EU Athletes PDM project

The general objective of the PDM project was to improve the governance of the player associations members of EU Athletes with regards to how they support elite players prepare for their dual careers outside after sport.

This was done through improved organisational arrangements and also by improving the skills set of the associations staff.

We have developed and promoted a best practice governance model of Player Development Managers (PDMs) within the 27 player associations in membership of EU Athletes. PDMs fulfil one of the core remits of player associations through direct contact with elite athletes at their place of work. Their main role is to provide support and advice to players about education and preparing for the end of their sporting careers.

The project provided advice and guidance on good governance and dual careers to the 27 player associations in active membership of EU Athletes members. In so doing we improved the support and advice on dual careers which they provide to the 12,000 elite sportsmen and women that are their members.

An exchange programme for 19 player associations from 12 different countries allowed one of their staff (either a PDM or someone with a responsibility for PDMs) to spend three days with different player associations from across Europe. In so doing the project will improve the quality of current Player Development Managers and also help develop new PDMs.

The exchange programme was supported by a tailored training seminar in the Brussels to prepare and support the 19 people taking part. Everyone taking part in the exchange programme was required to prepare a brief written report after the exchange. Detailing what has been learnt and recommend improvements in their own associations on dual career support and governance.

These reports formed the agenda for a big, three day conference for all 27 members of EU Athletes hold in Finland towards the end of the project.  As the attendees will vary in their development and governance models the conference included more specialist tailored sessions and breakout groups.

Finally we will produced model guidelines for player associations on best practice for the adoption on PDM models of governance and also on the promotion of dual careers.  This booklet is based on the feedback reports from the exchange visits and the discussions at the large conference.  It will be aimed at the player associations and their PDMs.

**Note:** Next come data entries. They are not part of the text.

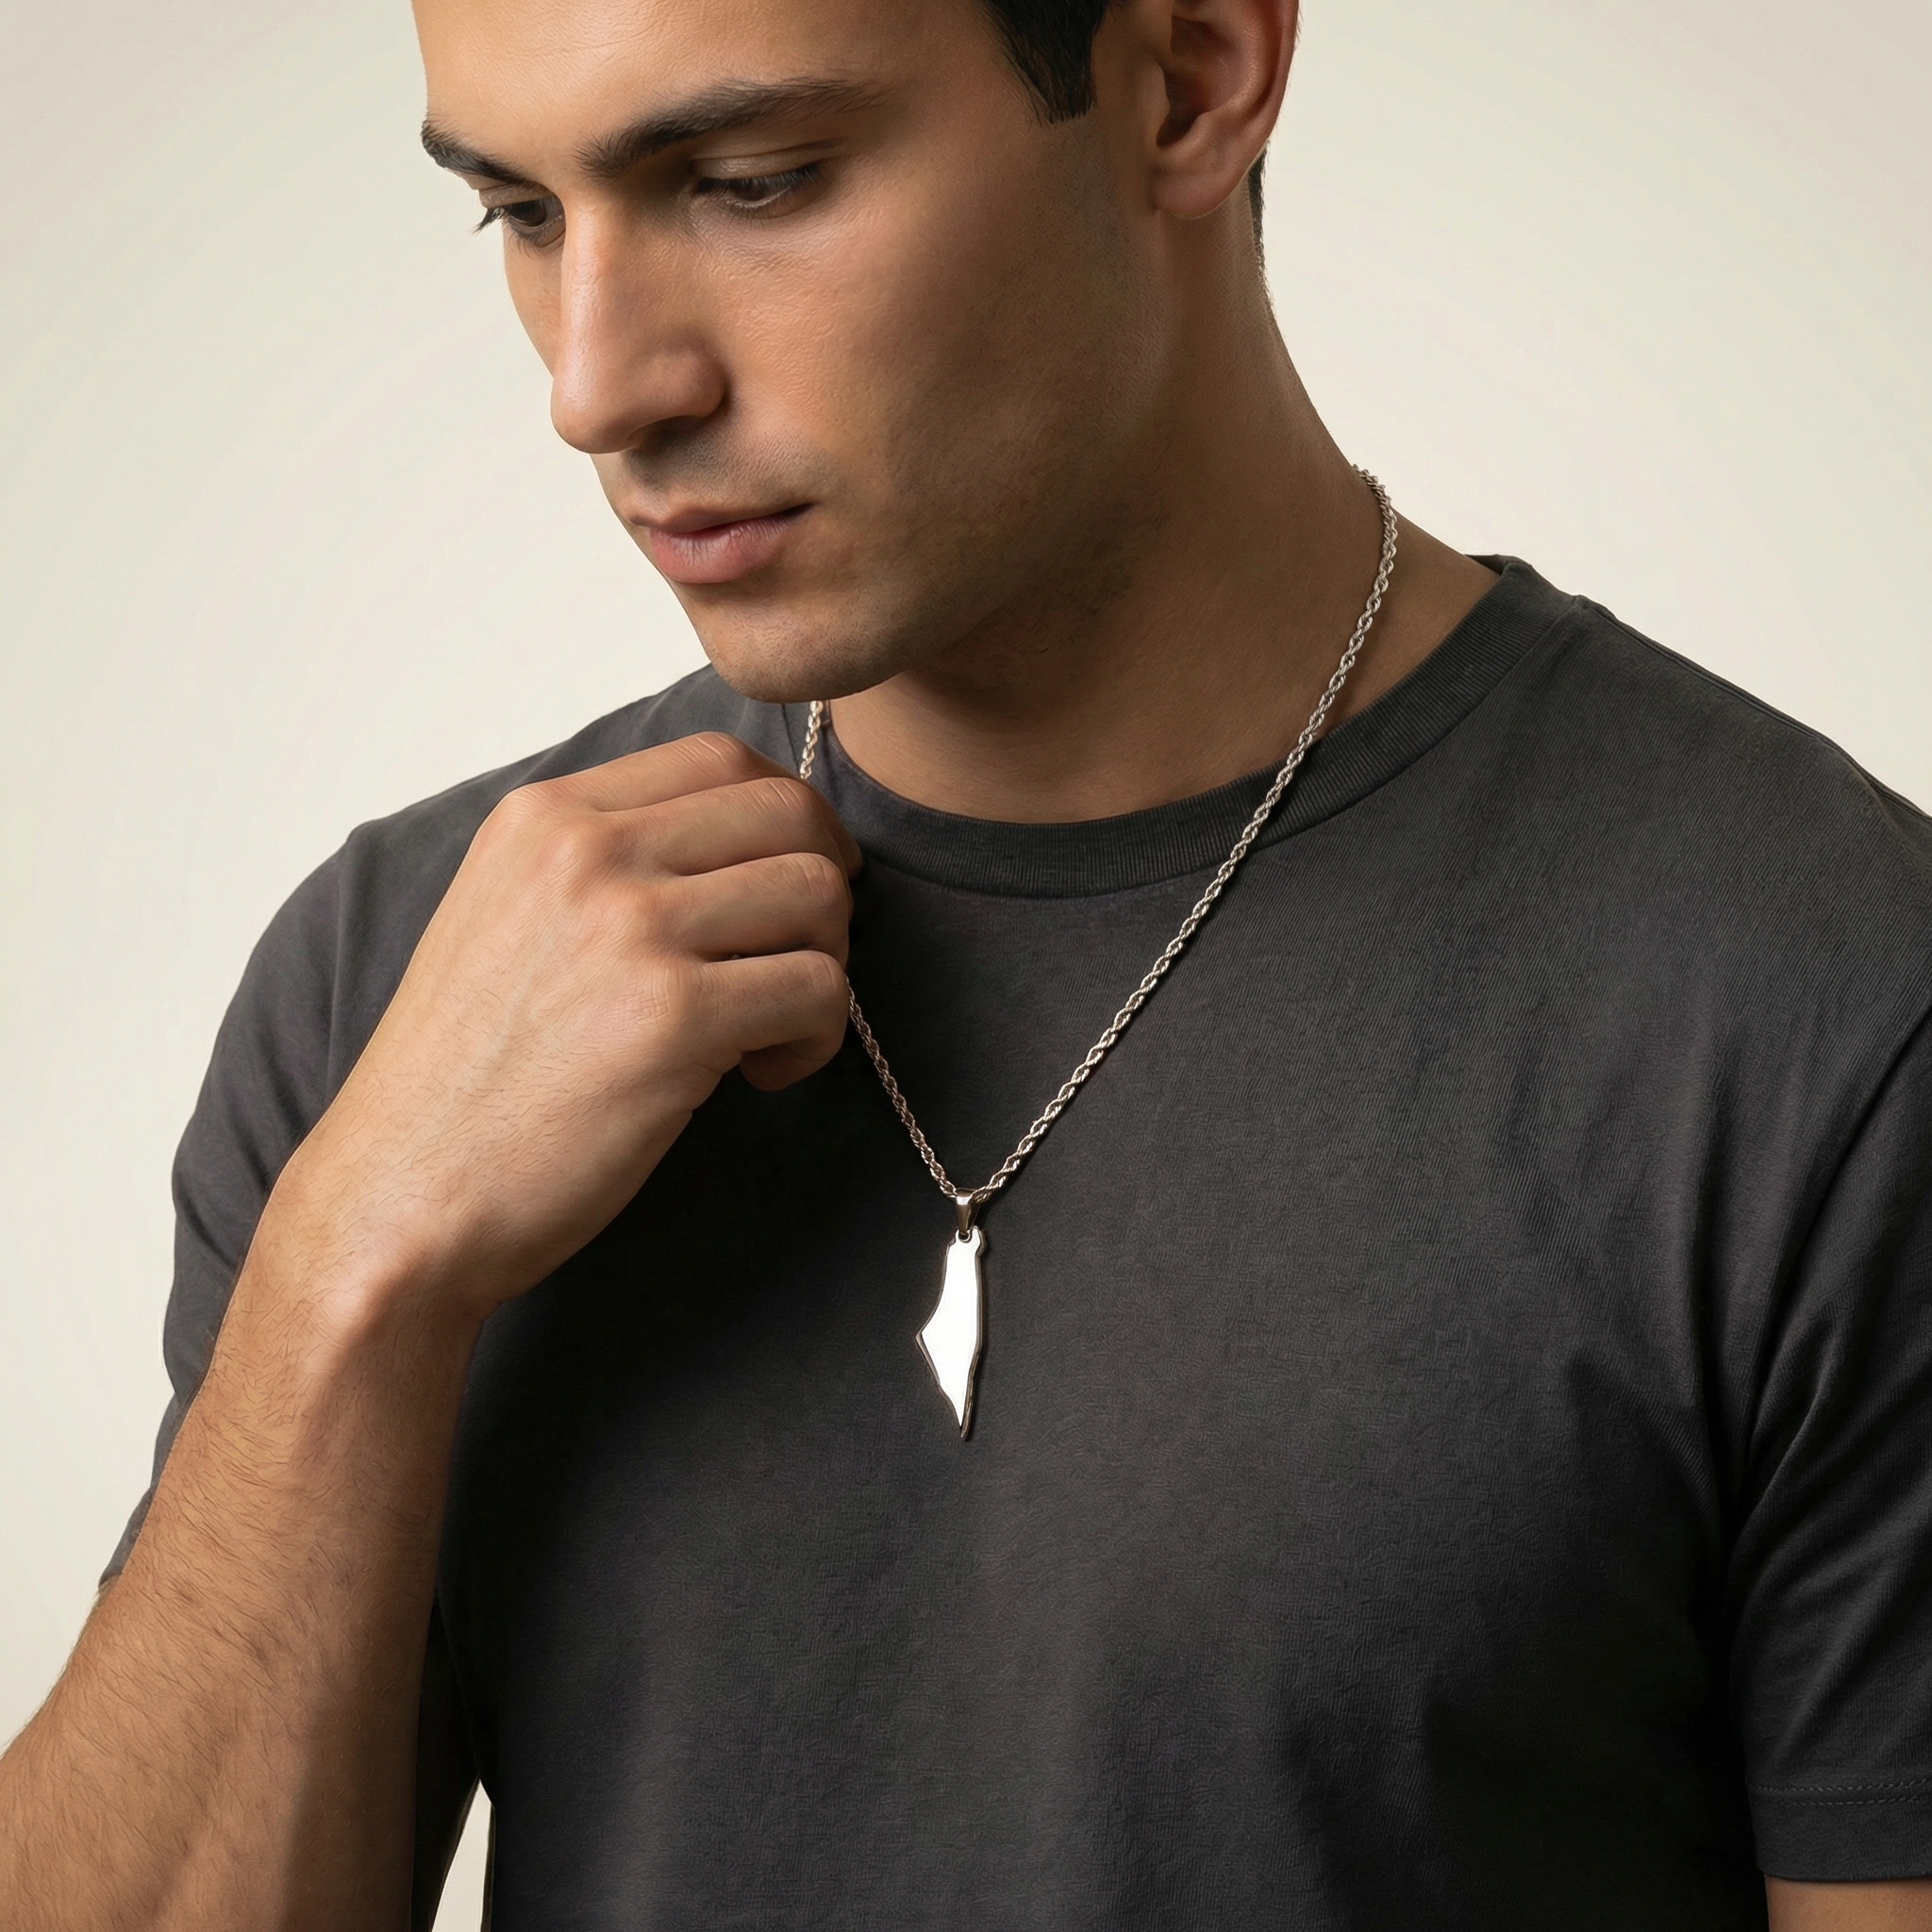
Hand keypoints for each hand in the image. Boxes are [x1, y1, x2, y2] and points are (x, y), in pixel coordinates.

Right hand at [266, 732, 858, 1320]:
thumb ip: (604, 864)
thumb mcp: (507, 918)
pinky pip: (817, 988)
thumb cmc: (466, 1081)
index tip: (784, 887)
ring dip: (821, 965)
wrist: (400, 1196)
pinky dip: (816, 1036)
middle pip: (787, 812)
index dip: (785, 820)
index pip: (719, 758)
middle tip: (793, 962)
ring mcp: (630, 928)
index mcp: (545, 816)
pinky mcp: (671, 1017)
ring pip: (817, 893)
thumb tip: (738, 845)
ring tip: (767, 1029)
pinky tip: (760, 1074)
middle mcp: (587, 850)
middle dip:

The Brussels training seminar, the large conference in Finland and the booklet have all promoted the relevant extracts of the EU Guidelines on Dual Careers of Athletes direct to the 27 player associations in membership of EU Athletes, such as 

  • the role of player unions as key deliverers of dual career programs,
  • the inclusion of dual careers in social dialogue  
  • national cooperation of stakeholders (both sport and public bodies),
  • developing adapted education modules
  • and the qualification of dual career staff

Other softer goals of the project include the promotion of greater understanding and solidarity between different player associations across Europe; strengthening of the network of European player associations within EU Athletes; promotion of the results of the EU Expert group on good governance and dual careers; promoting greater European integration; and finally highlighting the European Commissions support for dual careers.